Start of Document extract
At any rate, I did not actually abandon Notepad++ over this; I just moved the batching process out of npp and into AutoHotkey, where I mostly automated the one-string-at-a-time pasting process into npp. If I did it one term at a time, there weren’t any problems.
The thing that brought me back to this thread, actually, was a more thorough bug report, with sample files that can be used (at least on my install) to reproduce the issue. It has something to do with the “Replace All” function. I nailed it down with these Lao files I’m currently working on. If I watch every single “Replace” operation, every one works without issue. If I do a “Replace All” with dozens of terms in Spanish or Italian or whatever, it goes off without a hitch. But if I do a Replace All in Lao or Arabic, Very Weird Things happen. Large chunks of non-matching text vanish during a Replace All, in my Lao file right here.
Okay! I’ve installed the plugin, I’ve installed your script, and massaged my data into your data format (I really don’t get Python, what are all of those "r"s for?) and ran the script. I get this on the console:
SyntaxError: Non-ASCII character '\xe0' in file C:\Users\Yah Shoor\AppData\Roaming\Notepad++\plugins\Config\PythonScript\scripts\TranslationBot.py on line 2, but no encoding declared; see http://python.org/dev/peps/pep-0263/ for details
So I dutifully followed the link, where I read:
"In Python 2.1, Unicode literals can only be written using the Latin-1 based encoding “unicode-escape”. This makes the programming environment rather unfriendly to Python users who live and work in non-Latin-1 locales such as many of the Asian countries. "I then modified your script to declare UTF-8 in the header:
# -*- coding: utf-8 -*-
which seems to do the trick.
-
@house-emptier said in Problems with bidirectional text & find/replace:
what are all of those "r"s for?
r'...'
marks the string as “raw strings” – which means that backslashes and the like will be left as backslashes, rather than as Python escape sequences. (Needed if your translation regex has a\
in it somewhere, so that the regex engine gets the backslashed text, rather than whatever Python might turn it into)I then modified your script to declare UTF-8 in the header … which seems to do the trick.
End of Document extract
*Parts of the exercise*:
a - In the Notepad++ forum thread, what line was added to the script's header to get past the SyntaxError?
b - Continue the Notepad++ forum thread from its last sentence.
Start of Provided information
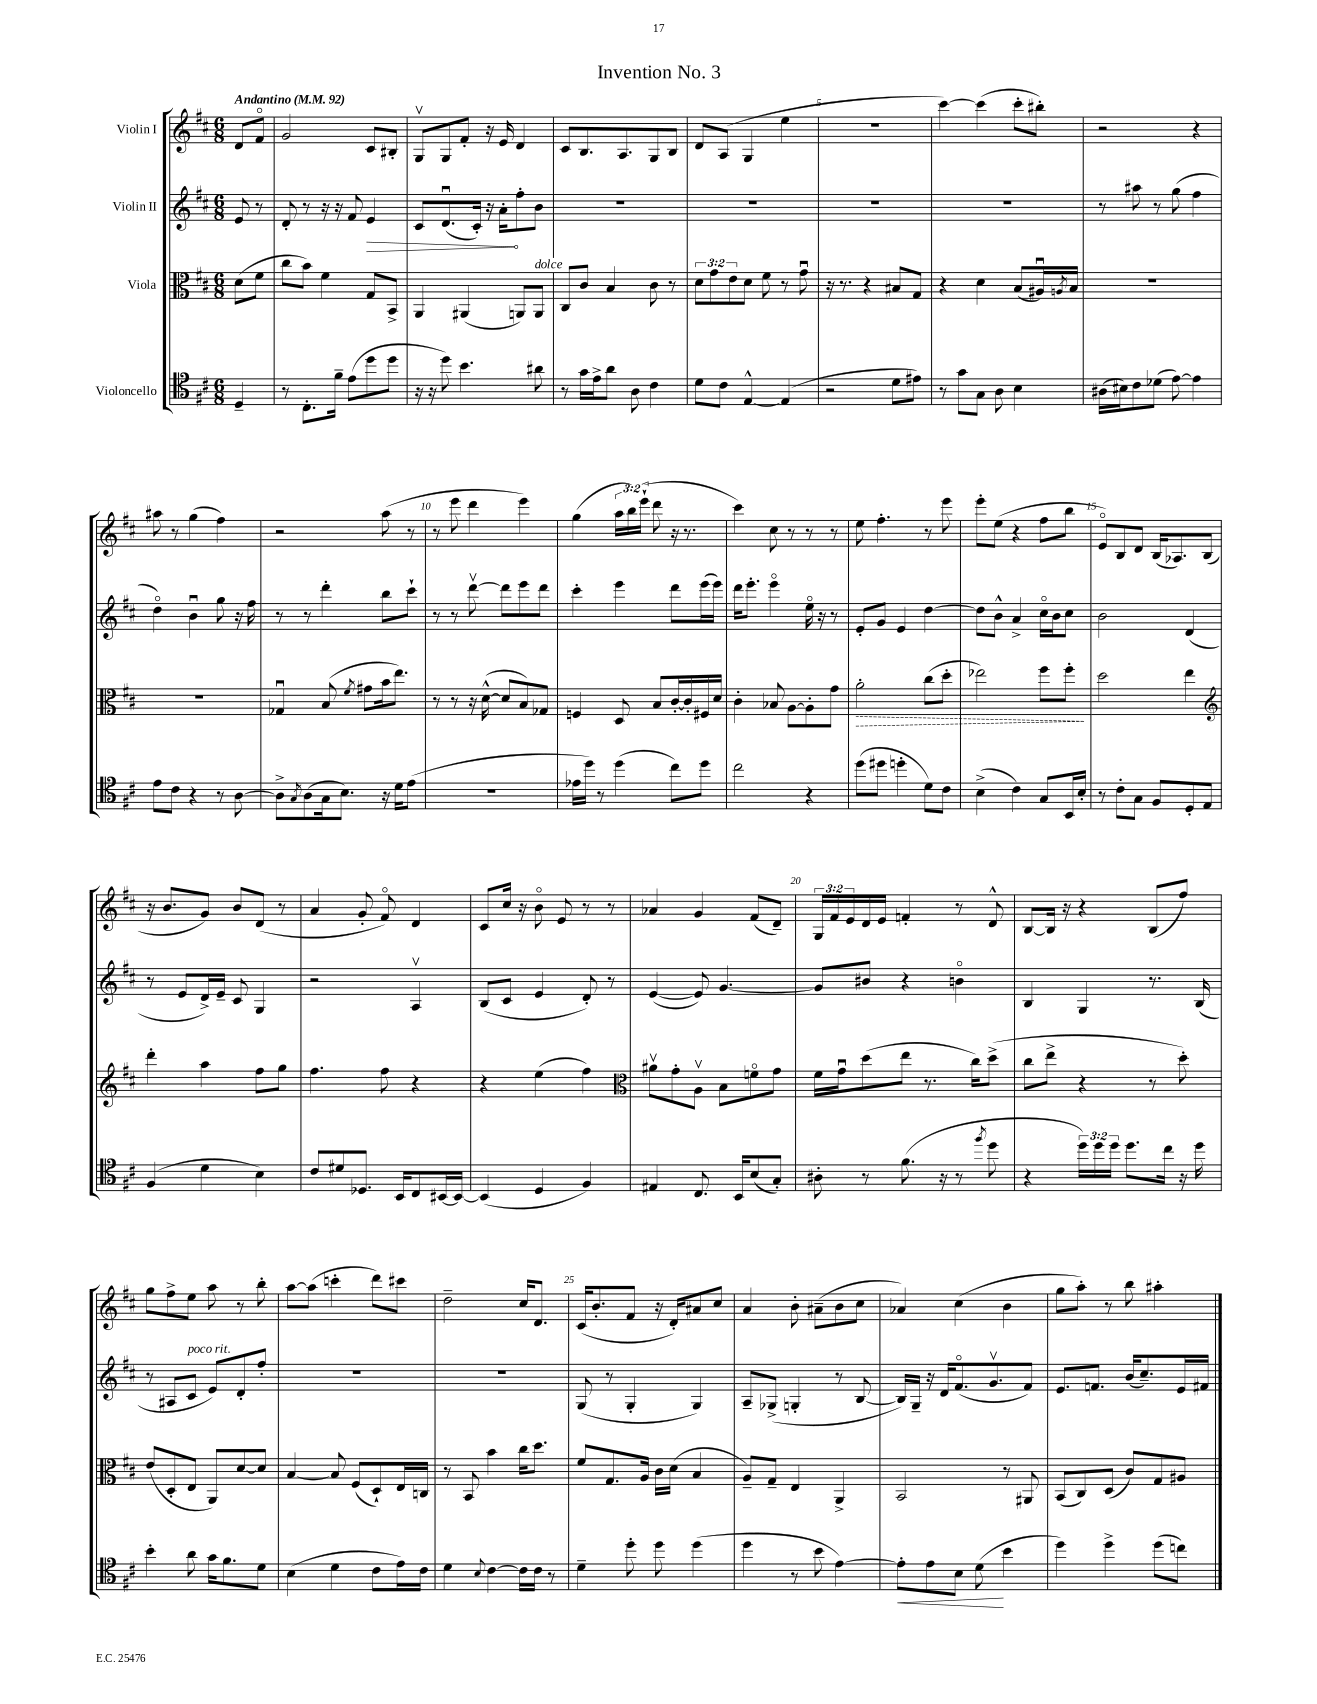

**kern	**dynam	**kern	**dynam	**kern	**dynam	**kern
*part4	*part4	*part3	*part3	*part2	*part2	*part1
*staff4	*staff4	*staff3	*staff3	*staff2	*staff2	*staff1
*I"Violoncello	*	*I"Viola	*	*I"Violin II	*	*I"Violin I
*clefC4	*	*clefC3	*	*clefG2	*	*clefG2
*k[f#c#]	*	*k[f#c#]	*	*k[f#c#]	*	*k[f#c#]
*M6/8	*	*M6/8	*	*M6/8	*	*M6/8
*MM92	*	*MM92	*	*MM92	*	*MM92
=	=	=	=	=	=	=
!	!	!	!	!	!	!LO:TX:a:B:t=Andantino
4D~/	.	(8d\L	.	8e/	.	8d/L
.	.	8f#\J	.	8r	.	8f#/J
=1	=1	=1	=1	=1	=1	=1
8r	.	8cc#\L	.	8d'/	.	2g/
8.C#'\L	.	8b\J)	.	8r	.	.
.	.	4f#\	.	16r	.	.
16f#~\Jk	.	.	.	16r	.	.
(8e\L	.	.	.	8f#/	.	.
!	!	!	!	!	!LO:HP:b	!
8dd\	.	8G/L	.	4e/	>	8c#/L
8dd\J	.	8BB^/J	.	.	.	8B#X'/J
=2	=2	=2	=2	=2	=2	=2
16r	.	4AA/	.	8c#/L	.	8Gv/L
16r	.	.	.	.	.	.
8dd\)	.	.	.	(8.du/	.	8G/
4.b\	.	(4AA#X/	.	.	.	8f#'/J
.	.	.	.	16c#'/Jk)	.	.
.	.	.	.	16r	.	16r
.	.	.	.	16a'\KL	.	16e/
.	.	8AAn/L)	.	8ff#'\	]	4d/
!	!	!LO:TX:a:i:t=dolce	!	!	!	!
8a#X\	.	8AA/J	.	8b\J	.	.
=3	=3	=3	=3	=3	=3	=3
8r	.	8C#/L	.	2.r	.	8c#/L
16g\LL	.	8c#/J	.	.	.	8.B/
16e^\J	.	.	.	.	.	.
8a\J	.	4B/	.	.	.	.
.	.	.	.	.	.	8.A/
8A\	.	.	.	.	.	.
4c#\	.	8c#\	.	.	.	8G/
.	.	8r	.	.	.	8B/J
=4	=4	=4	=4	=4	=4	=4
8d\L	.	12d\L	.	2.r	.	8d/L
.	.	12g\	.	.	.	.
8c#\J	.	.	.	.	.	(8A/J
.	.	12e\	.	.	.	.
[4E^^/	.	8d\J	.	.	.	4G/
.	.	8f#\	.	.	.	.
(4E/]	.	8r	.	.	.	4ee\
.	.	8gu\	.	.	.	.
=5	=5	=5	=5	=5	=5	=5
2r	.	16r	.	2.r	.	2.r
.	.	8.r	.	.	.	.
.	.	4r	.	.	.	.
8d\L	.	8B#X/L	.	.	.	.
8e#X\J)	.	8G/J	.	.	.	.
=6	=6	=6	=6	=6	=6	=6
8r	.	4r	.	2.r	.	[4ccc#\)
8g\L	.	.	.	.	.	.
8G\J	.	4d\	.	.	.	(4ccc#\]
8A\	.	.	.	.	.	.
4B\	.	(8B/L	.	.	.	8ccc#'\L
.	.	16A#Xu/L)	.	.	.	8bb#X'\J)
.	.	8qAn/	.	.	.	.
.	.	16B/JJ	.	.	.	.
=7	=7	=7	=7	=7	=7	=7
(16A#X\LL	.	2.r	.	8r	.	2r
16B#X\J)	.	.	.	.	.	.
8c#\	.	.	.	8aa#X\	.	.
(8d-X\J	.	.	.	8r	.	.
[8e\)	.	.	.	(8gg\	.	.
4e\]	.	.	.	4ff#\	.	4r
!!LO:LB:g=z
=8	=8	=8	=8	=8	=8	=8
8e\L	.	2.r	.	4dd\)	.	8aa#X\
8c#\J	.	.	.	.	.	8r
4r	.	.	.	4bu\	.	(4gg\
8r	.	.	.	8gg\	.	4ff#\)
[8A\	.	.	.	16r	.	.
.	.	.	.	16ff#\	.	.
=9	=9	=9	=9	=9	=9	=9
8A^\L]	.	4G-Xu/	.	8r	.	2r
8qG/	.	.	.	.	.	.
(8A\	.	.	.	8r	.	.
16G\k	.	(8B/	.	4ddd'\	.	.
8.B\J)	.	.	.	.	.	.
.	.	8qf#/	.	.	.	.
.	.	8g#X\L	.	.	.	.
16r	.	16b\k	.	8bb\L	.	(8aa\
16d\KL	.	8.ee\J)	.	.	.	.
(8e\J	.	.	.	8ccc#`\J	.	8r
=10	=10	=10	=10	=10	=10	=10
2.r	.	8r	.	8r	.	8r
.	.	8r	.	8r	.	8eee\
.	.	16r	.	[8dddv\	.	4ddd\
.	.	([16d^^\	.	.	.	.
.	.	8d/L]	.	8ddd\L]	.	.
.	.	8B/)	.	8eee\	.	4eee\)
.	.	8G-X/J	.	8ddd\J	.	.
=11	=11	=11	=11	=11	=11	=11
16e-X\LL	.	4Fn/	.	4ccc#'\	.	(4gg\
16dd\JJ)	.	.	.	.	.	.
8r	.	.	.	.	.	.
(4dd\	.	8D/	.	4eee\	.	24aa\LL
.	.	.	.	.	.	24bb\)
.	.	.	.	.	.	(24eee`\JJ
.	.	8B/L	.	.	.	8ddd\
8cc#\L)	.	[16c#'/L	.	8ddd\L	.	16r
.	.	16c#'/]	.	.	.	8.r
8dd\J	.	16F#X/	.	(16eee\L	.	.
.	.	16d/JJ	.	16eee\JJ)	.	.
=12	=12	=12	=12	=12	=12	=12
2cc#\	.	4c#'\	.	16ddd\KL	.	4ccc#\)
.	.	.	.	8.eee'\J	.	.
.	.	8B-X/	.	4eee\	.	8cc#\
.	.	[8A\L	.	.	.	8r
4r	.	8A'\]	.	16ee\	.	8r
.	.	.	.	16r	.	.
.	.	8g\J	.	8r	.	8r
=13	=13	=13	=13	=13	=13	=13
!	!	!	!LO:HP:b	!	!	!
(8dd\L	.	2a'\	>	8e'/L	.	8ee\
8dd#X\J	.	.	.	8g/J	.	4.ff#'\
4ddn'\	.	.	.	4e/	.	.
8d\L)	.	(8cc#\L	.	[4dd\	.	8r
8c#\J	.	8dd'\J	.	.	.	8eee\
=14	=14	=14	=14	=14	=14	=14
(4B^\	.	2ee-X\)	.	8dd\L]	.	8eee'\L
.	.	.	.	8b^^\J	.	(8ee\J
4c#\)	.	.	.	4a^/	.	4r
8G/L	.	8ff#\L	.	16cc#\LL	.	8ff#\L
.	.	.	.	16b\J	.	.
16BB/L	.	8ff#'\J	.	8cc#\J	.	8bb\J
16B'/JJ	.	.	.	.	.	.
.	.	.	]	.	.	.
=15	=15	=15	=15	=15	=15	=15
8r	.	2dd\	.	2b\	.	8e/L)
8c#'\L	.	.	.	.	.	8B/
8G\J	.	.	.	.	.	8d/J
8F#/L	.	.	.	.	.	(16B/KL
.	.	.	.	.	.	8.A-X/)
8D'/	.	4ee\	.	(4d/	.	.
8E/J	.	.	.	.	.	(8B/J
!!LO:LB:g=z
=16	=16	=16	=16	=16	=16	=16
*	*	*clefG2	*	*	*	*
(4F#/	.	4ddd'\	.	8r	.	16r
.	.	.	.	.	.	8.b/L
.	.	.	.	8e/L	.	.
4d\	.	4aa\	.	16d^/L)	.	8g/J)
.	.	.	.	16e~/JJ	.	.
.	.	.	.	8c#/	.	8b/L
4B\)	.	8ff#\L	.	4G/	.	(8d/J
.	.	8gg\J	.	.	.	8r
=17	=17	=17	=17	=17	=17	=17
8c#/L	.	4.ff#\	.	2r	.	4a/
8d#X/	.	.	.	.	.	.
8.D-X/J	.	.	.	.	.	8g'/
.	.	8ff#\	.	.	.	8f#/)
16BB/KL	.	.	.	.	.	.
8C#/	.	4r	.	4Av/	.	4d/
[16BB#X/L	.	.	.	.	.	.
16BB#/JJ_	.	.	.	.	.	.
=18	=18	=18	=18	=18	=18	=18
(4BB#/]	.	4r	.	(8B/L	.	8c#/L
.	.	.	.	8c#/J	.	16cc#/Jk
.	.	.	.	.	.	16r
4D/	.	(4ee\	.	4e/	.	8b\
.	.	.	.	.	.	8e/
4F#/)	.	4ff#\)	.	8d'/)	.	8r
.	.	.	.	8r	.	8r
=19	=19	=19	=19	=19	=19	=19
*	*	*clefC3	*	*	*	*
4E#X/	.	8a#Xv\L	.	([4e/	.	4a-X/
.	.	8g'\	.	.	.	.
8.C#/	.	8Av\J	.	8e/])	.	4g/
.	.	8B\L	.	[4.g/	.	.
16BB/KL	.	.	.	.	.	.
(8B/	.	8fn\	.	.	.	(8f#/L
8G'/J)	.	8g\J	.	.	.	8d~/J)
=20	=20	=20	=20	=20	=20	=20
8A#X'\	.	16f#\LL	.	8g/L]	.	24G/LL
.	.	.	.	.	.	24f#/
.	.	16gu\J	.	.	.	.
.	.	.	.	.	.	24e/
8r	.	(8dd\	.	8b#X/J	.	16d/
.	.	.	.	.	.	16e/JJ
(8.f#\	.	8ee\J	.	4r	.	4fn'/
.	.	8.r	.	.	.	.
16r	.	.	.	.	.	.
8r	.	.	.	4bn\	.	8r
.	.	16cc#\KL)	.	.	.	.
8qff#/	.	.	.	.	.	.
8dd\	.	(8dd^\J	.	.	.	8d^^/
=21	=21	=21	=21	=21	=21	=21
4r	.	8cc#\L	.	4B/	.	[8B/L
.	.	8ee^\J	.	.	.	16B/Jk]
.	.	.	.	.	.	16r
24dd\LL)	.	4r	.	4G/	.	4r
24dd\	.	.	.	.	.	.
24dd\JJ	.	.	.	.	.	.
8.dd\L	.	.	.	.	.	.
.	.	8r	.	8.r	.	(8B/L
16cc#\Jk	.	.	.	.	.	.
16r	.	8dd'\)	.	.	.	8ff#/J)
16dd\	.	.	.	(16B/	.	.
!!LO:LB:g=z
=22	=22	=22	=22	=22	=22	=22
4b'\	.	(8e/L	.	8r	.	8gg\L
.	.	8D'/	.	8A#X/L	.	8ff#^\
!	!	!	!	!LO:TX:a:i:t=poco rit.	!	!
8a\	.	8E/J	.	8c#/J	.	8ee\J
16g\KL	.	8AA/L)	.	8e/L)	.	8aa\
8.f#\	.	.	.	.	.	.
.	.	[8d/	.	8d'/	.	8r
8d\J	.	8d/J]	.	8ff#'/J	.	8bb'\
=23	=23	=23	=23	=23	=23	=23
(4B\	.	[4B/	.	2.r	.	[8aa\L
.	.	.	.	.	.	(8aa\J]
4d\	.	8B/]	.	.	.	4cccn'\
.	.	(8F#/L	.	.	.	.
8c#\L	.	8D`/)	.	.	.	8ddd\L)
16e\L)	.	16E/L	.	.	.	8ccc#X\J
16c#\JJ	.	16Cn/JJ	.	.	.	.
=24	=24	=24	=24	=24	=24	=24
4d\	.	8r	.	2.r	.	2dd~\
.	.	8BB/	.	.	.	.
8qqB/	.	.	.	.	.	.
[4c#\	.	4b\	.	.	.	.
16c#\LL]	.	16cc#\KL	.	.	.	16cc#/KL
16c#\JJ	.	8.dd\J	.	.	.	8.d/J
8r	.	.	.	.	.	.
=25	=25	=25	=25	=25	=25	=25
4d~\	.	8f#/L	.	(8G/	.	(16c#/KL
.	.	.	.	.	.	8.b'/
.	.	8.G/	.	8r	.	.
8dd'\	.	.	.	4G'/	.	8f#/J
.	.	16A/Jk	.	.	.	.
8dd\	.	16c#\LL	.	.	.	16r
.	.	(16d\JJ	.	.	.	16d'/KL)
(4dd\	.	4B/	.	4G/)	.	8a#X/
.	.	.	.	.	.	8cc#/J
=26	=26	=26	=26	=26	=26	=26
4dd\	.	8A~/L)	.	8A~/L	.	4a/
.	.	8G~/J	.	(8G-X^/J	.	.
8r	.	4E/	.	4Gn'/	.	8b'\
8b\	.	.	.	.	.	(8a#X~\L
[4e\)	.	4AA^/	.	8r	.	8b\
.	.	.	.	[8B/	.	8cc#\J
=27	=27	=27	=27	=27	=27	=27
!	!LO:HP:b	!	!	!	!	!
8e'\L]	<	2BB/	.	16B/LL])	.	4a-X/)
.	.	.	.	16G~/JJ	.	.
8e\	.	.	.	16r	.	.
.	.	.	.	16d/KL	.	.
8B\J	.	.	.	(8.f#/	.	(4cc#\
(8d\	.	.	.	.	.	.
.	.	.	.	8.gv/	.	.
4b\	[	8r	.	.	.	4b\
.	.	8AA#X/	.	8f#/J)	.	.
=28	=28	=28	=28	=28	=28	=28
4dd\)	.	(8BB/L	.	8.e/L	.	8gg\L
.	.	8C#/)	.	.	.	8aa'\J)
.	.	.	.	8.fn/J	.	.
4dd^\	.	(8D/J	.	.	.	8r
.	.	8c#/L)	.	(16b/KL	.	8bb\
.	.	.	.	8.cc#~/)	.	.
(8dd\L	.	8G/	.	.	.	4aa#X'\
8ccn\J)	.	8A#X/J	.	16e/L	.	.
.	.	.	.	16f#X/JJ	.	.
==	==	==	==	==	==	==
*-	*-	*-	*-	*-	*-	*-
End of Provided information
*Exercise results*:
a - # -*- coding: utf-8 -*-

b -
Weird, PythonScript’s Python 2.7 has always recognized my
# encoding=utf-8
variant of the header just fine for me (I am not a Python language expert, and I couldn’t immediately find the reference to link you to, but I know that my form of the encoding header has worked correctly for me – even with the exact script I pasted above). I’m not sure why the error shows up on “line 2” in your error message, because line 2 is part of the docstring – I wonder if you just didn’t see that first line when you scrolled the black box. But I’m glad changing the header worked for you.which seems to do the trick.
… which I hope also means that the script does what you need it to. If so, Great!
-
According to http://python.org/dev/peps/pep-0263/, your encoding line matches the given regex’s group 1 with
utf-8
which certainly seems fine to me.I think you are saying that eventually you got the script to work, but that Notepad++'s Replace All still doesn’t work correctly in the circumstances you describe, correct?
-
@alan-kilborn That is correct. I can successfully use Notepad++ to do my find/replace task… IFF I watch every term get replaced. If I use Replace All, with a long “Replace with…” string that has complex/SE Asian script in it, then there seems to be some kind of greediness problem that leads to non-matching text being deleted.
@peterjones Yes, thanks for posting that Python script, it was very useful, and I was able to use it to skip a whole bunch of manual copy/pasting. Anyhow, w/r/t the Unicode declaration in the header: I see it now, the problem was between my chair & my keyboard. I think I deliberately excluded your discussion that was surrounded by triple quotes, which I’m guessing is the Python code-comment convention? … Yep, it is! So when I copied your code, I purposefully skipped all of your discussion-in-comments, so I missed the header entirely, due to my Python ignorance.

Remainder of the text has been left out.